- Born: 1796 Elbert County, Georgia
- Died: February 4, 1860 (aged 63–64) Winn Parish, Louisiana

= Thomas Simpson Woodward =

American brigadier general (1797–1859)

Thomas Simpson Woodward (February 22, 1797 - February 4, 1860) was a plantation owner, land speculator, memoirist, and a U.S. state militia general during the First Creek War. He settled and named the area that developed into Tuskegee, Alabama. Late in life, he wrote letters about his experiences with and beliefs about Native Americans.

== Life and career ==
Woodward was born in Elbert County, Georgia in 1797 and was orphaned at a young age. He was raised by his mother and her brother. The South Carolina Congressman William Woodward was his uncle, and South Carolina Congressman Joseph A. Woodward was his cousin.

He became a brigadier general in the Georgia militia and fought alongside Creek Indians.

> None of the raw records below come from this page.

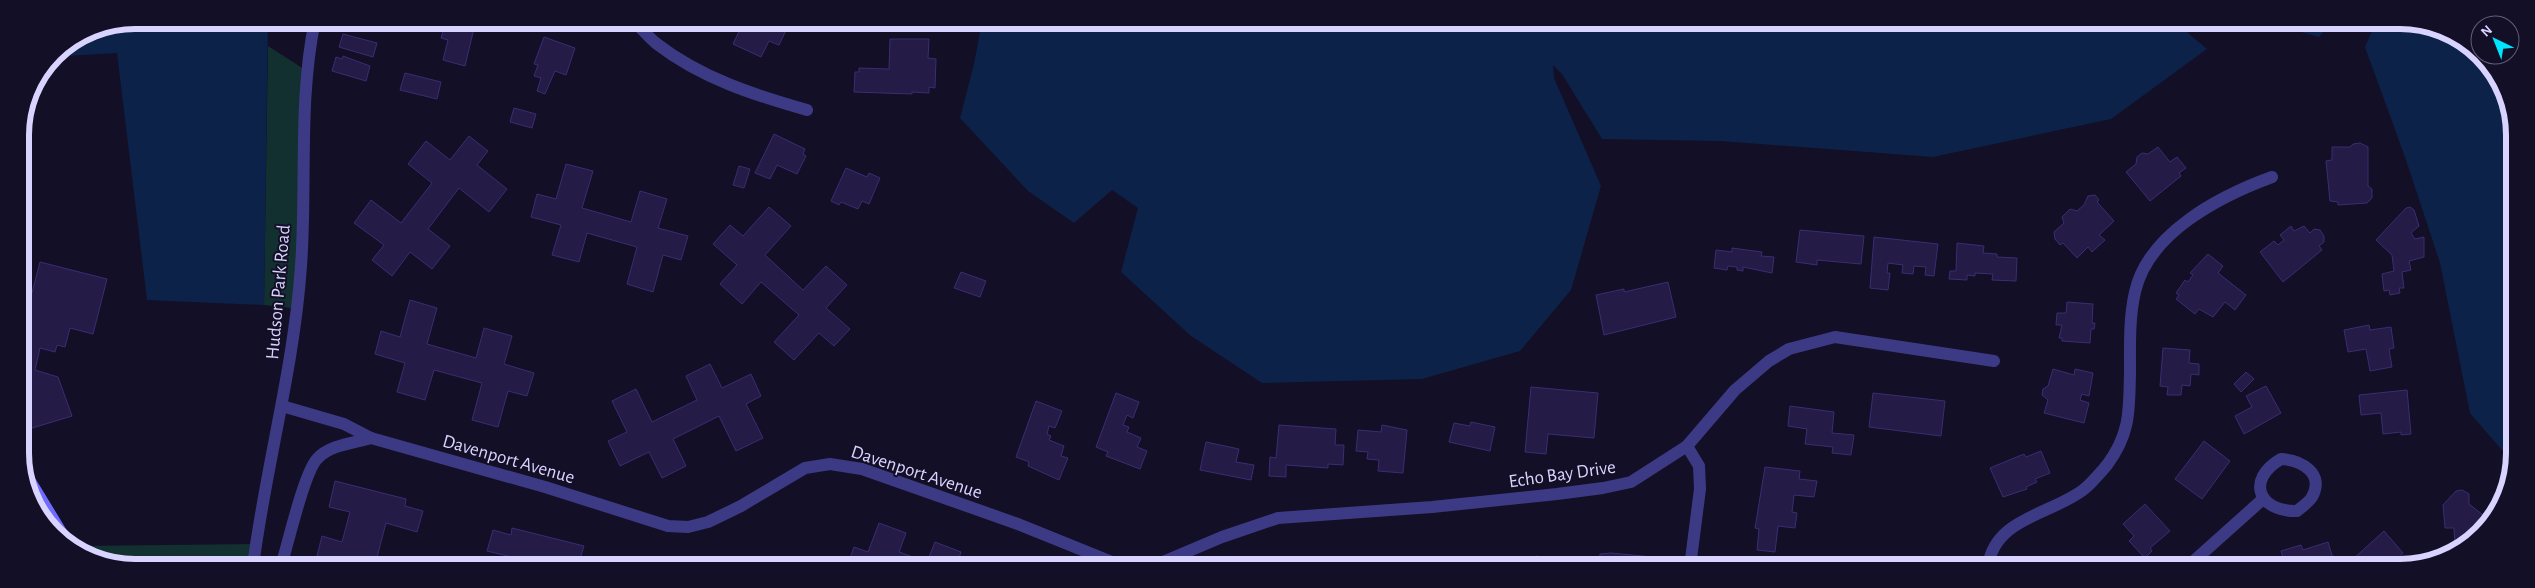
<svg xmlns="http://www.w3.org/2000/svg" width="2535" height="588" font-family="'Alegreya Sans',sans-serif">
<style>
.green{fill:#12302f}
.water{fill:#0c2248}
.building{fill:#241b47;stroke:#3b2d73}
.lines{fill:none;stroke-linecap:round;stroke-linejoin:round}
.minor{stroke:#3d3a85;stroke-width:12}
.tertiary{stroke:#3d3a85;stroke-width:12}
.secondary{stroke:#6f6bff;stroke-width:12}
.labels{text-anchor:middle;stroke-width:4;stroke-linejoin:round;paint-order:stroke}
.street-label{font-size:19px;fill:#d9d4ff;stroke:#130f26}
.rim{fill:none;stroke:#d9d4ff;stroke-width:6}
</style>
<rect width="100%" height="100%" fill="#130f26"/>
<!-- green -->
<g class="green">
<path d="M268,46L310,73L300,309L264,305Z"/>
<path d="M262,544L258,566H113L75,546Z"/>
</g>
<!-- water -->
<g class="water">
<path d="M135,20H268L264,305L147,300L117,53L65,56L64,47L91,29Z"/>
<path d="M982,21L2175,22L2207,49L2111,119L1933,157L1720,141L1602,139L1562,74L1553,65L1554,78L1601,186L1571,290L1520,351L1422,379L1262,383L1191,336L1121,272L1138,208L1112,190L1074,223L1028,191L960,118L974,64Z"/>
<path d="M2266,22H2332L2319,37Z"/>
<path d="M2376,22H2422L2480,53L2513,112V463L2470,413L2440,263L2405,157L2365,47Z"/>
</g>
<!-- building -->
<g class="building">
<path d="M439,20H476L465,66L443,60L448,40L441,38L446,22Z"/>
<path d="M744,21H796L793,29L788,26L779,45L769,41L761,57L733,44Z"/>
<path d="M343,34L377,43L373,57L339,47Z"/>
<path d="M544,37L575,48L566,75L555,71L545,94L537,91L541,78L534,76L538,65L534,64Z"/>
<path d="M890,39H929L928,58L936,59L935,88L929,87V93L912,92V94L854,92L855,72H859V68L889,69Z"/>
<path d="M343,56L370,66L366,81L332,71L336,57L342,59Z"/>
<path d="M405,73L441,82L437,99L400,90Z"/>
<path d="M514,108L536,114L532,128L510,122Z"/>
<path d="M774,134L805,149L803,154L806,156L797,174L777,165L770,179L755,173Z"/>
<path d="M469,136L488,151L477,165L507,189L489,212L459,188L428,229L450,246L432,269L410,252L392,276L372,260L384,245L354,223L371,200L401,223L432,183L408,164L426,141L450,160Z"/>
<path d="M2360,143L2368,147V186L2372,189V198L2367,203L2338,205V202L2330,201L2326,161L2332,160V147H2350L2353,144Z"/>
<path d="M2158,147L2170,162L2177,157L2186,168L2179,173L2181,176L2150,201L2126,172L2136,164L2137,157L2142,153L2148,154Z"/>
<path d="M566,164L593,171L582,208L631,222L640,191L667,199L658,228L688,236L681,260L663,255L653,292L627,284L637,247L587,233L579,262L552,255L561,225L531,217L537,194L556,199Z"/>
<path d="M739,166L750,169L744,188L733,185Z"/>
<path d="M846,168L867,177L869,173L880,178L869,204L862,201L858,209L841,202L839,205L831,201Z"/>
<path d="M2095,195L2099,200L2097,202L2114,221L2099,235L2105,240L2092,252L2088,247L2077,258L2063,243L2060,245L2055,239L2054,232L2064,223L2062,217L2070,209L2077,211L2084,205L2088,196Z"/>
<path d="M769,207L791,226L765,255L803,290L826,266L847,285L826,308L850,329L834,346L819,333L794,360L774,342L799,315L761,282L742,304L720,284L737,265L713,244L730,225L743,236Z"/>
<path d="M2410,207L2414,210L2419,226L2411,233L2415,239L2424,237V257L2409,261L2411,270L2402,272L2404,288H2399L2400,293L2390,295L2389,290L2384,291L2382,274L2394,271L2392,255L2376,240L2406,208Z"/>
<path d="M2291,226L2294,231L2304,226L2310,233L2314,229L2320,230L2324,236V242L2319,246L2322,250L2283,282L2260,252L2274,241L2278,245L2284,240L2280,235Z"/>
<path d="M1800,230L1864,236L1861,264L1817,260V265L1796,262Z"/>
<path d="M1874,237L1938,244L1934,276L1925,275L1926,267L1914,266L1913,274L1902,273L1903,265L1888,263L1887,273H1890L1888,290L1870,288Z"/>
<path d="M1957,243L1984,246L1983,253L1997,254V257L2017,258L2016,281L1992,280L1993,274L1975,273V276L1967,275V280L1949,279L1950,271H1956Z"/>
<path d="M1732,248L1762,252L1761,256L1774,257L1772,273L1743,267V271L1737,270V267L1728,266L1727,270L1714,268L1716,250L1732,252Z"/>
<path d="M2208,254L2223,266L2218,273L2246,295L2235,310L2225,302L2213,317L2199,309L2195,314L2176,299L2179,295L2176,293L2185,280L2188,282L2193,275L2190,273Z"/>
<path d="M40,262L107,279L93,334L70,328L65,347L57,345L55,352L40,348L35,370L58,377L72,416L29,429L22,405V355L28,338L21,335Z"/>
<path d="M961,272L986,281L980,297L954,288Z"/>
<path d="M1668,282L1676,317L1604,335L1596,295L1624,289V292Z"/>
<path d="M410,300L437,308L427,344L476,358L484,328L512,336L504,364L534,373L527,396L508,391L498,427L472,420L482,383L434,370L425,400L397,392L405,363L375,354L381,331L400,337Z"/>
<path d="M2067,302L2093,304L2092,323H2095L2094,329H2091L2090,343L2062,341V338H2059L2062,325H2056L2057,313H2066Z"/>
<path d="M2369,325L2370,330L2391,327L2394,348L2389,349L2392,367L2370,371L2366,349L2348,352L2344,330Z"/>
<path d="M2163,348L2190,350L2189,363L2199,364V375L2191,374L2190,386L2182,385L2181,395H2167L2168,387L2160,386Z"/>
<path d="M710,364L722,388L751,374L761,396L746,404L763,438L736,451L719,416L673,439L686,466L662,478L649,452L620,466L608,441L627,432L612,401L636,389L652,422L697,400L686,376Z"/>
<path d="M2053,369L2074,375L2075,369L2093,373L2089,396L2082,394L2080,400L2089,403L2084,423L2044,413L2048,400L2042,395L2043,389L2048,386Z"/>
<path d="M2246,372L2254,379L2241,392L2234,384Z"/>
<path d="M2266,386L2281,413L2244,434L2235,416L2252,407L2246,396Z"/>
<path d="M1531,387L1598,393L1594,438L1548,434L1546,454L1525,452Z"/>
<path d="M2407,390L2411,434L2401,435V432L2383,434L2381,413L2361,415L2359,395Z"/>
<path d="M1116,393L1139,402L1133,418L1127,415L1123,425L1129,427L1127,432L1141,438L1137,447L1147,451L1140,469L1106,456L1108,452L1096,447Z"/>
<path d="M1873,393L1945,401L1941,436L1869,427Z"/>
<path d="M1036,401L1062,411L1055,428L1049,426L1047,434L1051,436L1049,440L1064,446L1061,456L1068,458L1059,480L1028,466L1029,462L1016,457Z"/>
<path d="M1790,406L1834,412L1832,433L1854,435L1851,455L1832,453L1833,447L1805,444L1807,429L1788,426Z"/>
<path d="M1471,422L1495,427L1490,451L1449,442L1454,423L1470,426Z"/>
<path d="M1279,425L1336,429L1335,445H1344L1343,465L1328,464V468L1286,465V477L1269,476L1270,457L1276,458Z"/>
<path d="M1382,425L1407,430L1403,473L1378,471L1379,460L1367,459L1368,452L1356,451L1358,430L1381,432Z"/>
<path d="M2204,441L2230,461L2202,499L2175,479Z"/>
<path d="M1206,442L1239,449L1236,462L1254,465L1251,480L1200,470Z"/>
<path d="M2041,451L2050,473L2035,479L2037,482L2026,487L2027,489L2003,497L1990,468L2024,454L2026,457Z"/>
<path d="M1765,467L1800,471L1799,479L1817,481L1814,497L1794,495L1792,512L1797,513L1795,528L1778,526L1775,552L1757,550L1759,529L1755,528Z"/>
<path d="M335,481L406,499L405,506L423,511L417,532L386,523L375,565L323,566L315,564L322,536L342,542L350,512L329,507Z"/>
<path d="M2462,490L2469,494V504L2488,519L2476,540L2447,551L2446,546L2455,544L2454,528H2445L2443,505L2456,491Z"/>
<path d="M2145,504L2170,531L2150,548L2152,551L2145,558L2129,541L2134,536L2123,524Z"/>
<path d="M879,523L906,533L899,552L927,562L935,542L961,552L956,567L847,566L854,547L868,552Z"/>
<path d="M512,528L584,546L578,566H518L520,559L487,551L493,530L511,535Z"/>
<path d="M2384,531L2403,553L2386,568H2359L2352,560Z"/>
<path d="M2328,542L2336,568H2286L2281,551L2301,545L2303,550Z"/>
<path d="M1611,553L1653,557L1652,567H1599L1600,554Z"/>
<path d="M1538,556V558L1546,557L1547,564L1571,561L1572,567H1516L1515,559Z"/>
<path d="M2086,560L2122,561L2123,568L2079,567Z"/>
</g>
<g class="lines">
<!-- minor -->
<g class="minor">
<path d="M632,20C641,27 648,37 657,44C701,78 754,95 807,110"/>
<path d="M1687,446L1699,466L1700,489L1690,567"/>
<path d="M2281,459C2302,460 2325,474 2312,497C2309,502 2302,507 2297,511C2259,512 2245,480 2281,459Z"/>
<path d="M1151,567L1222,537L1278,518L1432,507L1557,494L1603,488L1631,482L1687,446L1735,390L1769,361L1789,349L1835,337L1994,361"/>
<path d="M1988,567C1994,518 2050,515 2083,490C2091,484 2100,473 2107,465C2131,433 2129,409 2130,372C2130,345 2129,318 2135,292C2148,233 2220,196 2272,177"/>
<path d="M2186,568L2263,499"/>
</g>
<!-- tertiary -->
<g class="tertiary">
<path d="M282,406L344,424L371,438L545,487L668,526L688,527L708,522L741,506L805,468L830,464L862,469L1018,524L1112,562L1141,567"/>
<path d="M253,566C266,465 294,368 301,266C307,184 298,102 315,20"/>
<path d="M281,566C288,544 304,473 317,459C329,445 354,443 371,438"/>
</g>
<!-- secondary -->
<path class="secondary" d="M22,468L67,542"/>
</g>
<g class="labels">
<!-- street labels -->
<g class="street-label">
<text transform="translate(277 292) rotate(-85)" y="7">Hudson Park Road</text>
<text transform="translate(509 458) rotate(16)" y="7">Davenport Avenue</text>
<text transform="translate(917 471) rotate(18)" y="7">Davenport Avenue</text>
<text transform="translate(1562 473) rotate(-8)" y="7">Echo Bay Drive</text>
</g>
</g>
<!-- crop -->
<path d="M0 0H2535V588H0ZM135 29H2400A106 106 0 0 1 2506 135V453A106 106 0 0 1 2400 559H135A106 106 0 0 1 29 453V135A106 106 0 0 1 135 29Z" fill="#130f26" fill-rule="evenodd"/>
<path class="rim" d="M135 29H2400A106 106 0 0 1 2506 135V453A106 106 0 0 1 2400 559H135A106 106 0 0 1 29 453V135A106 106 0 0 1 135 29Z"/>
<!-- north arrow -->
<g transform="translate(2495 40) rotate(317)"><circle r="24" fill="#130f26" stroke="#625e7d"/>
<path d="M0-4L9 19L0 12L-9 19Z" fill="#00e5ff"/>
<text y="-8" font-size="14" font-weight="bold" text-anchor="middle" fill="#d9d4ff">N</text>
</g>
</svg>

He migrated west and established a plantation in Camden, Arkansas, a town he named. He later moved to Wheeling in Winn Parish, Louisiana and established a 16,000-acre plantation, which he named Montgomery after the capital city of Alabama. With James Dent he plotted land he owned and named it Tuskegee.

A collection of his letters was published in 1859 as Woodward's Reminiscences of the Creek, or Muscogee Indians, Contained in Letters to Friends in Georgia and Alabama, in Montgomery, Alabama. According to an introduction to his book he had a daughter with one of his slaves and moved to Louisiana.

He had a son named Thomas Woodward who was a colonel in Louisiana. He died February 4, 1860, at his home in Winn Parish after a long illness.

A painted portrait of Woodward is preserved by the Alabama Department of Archives and History.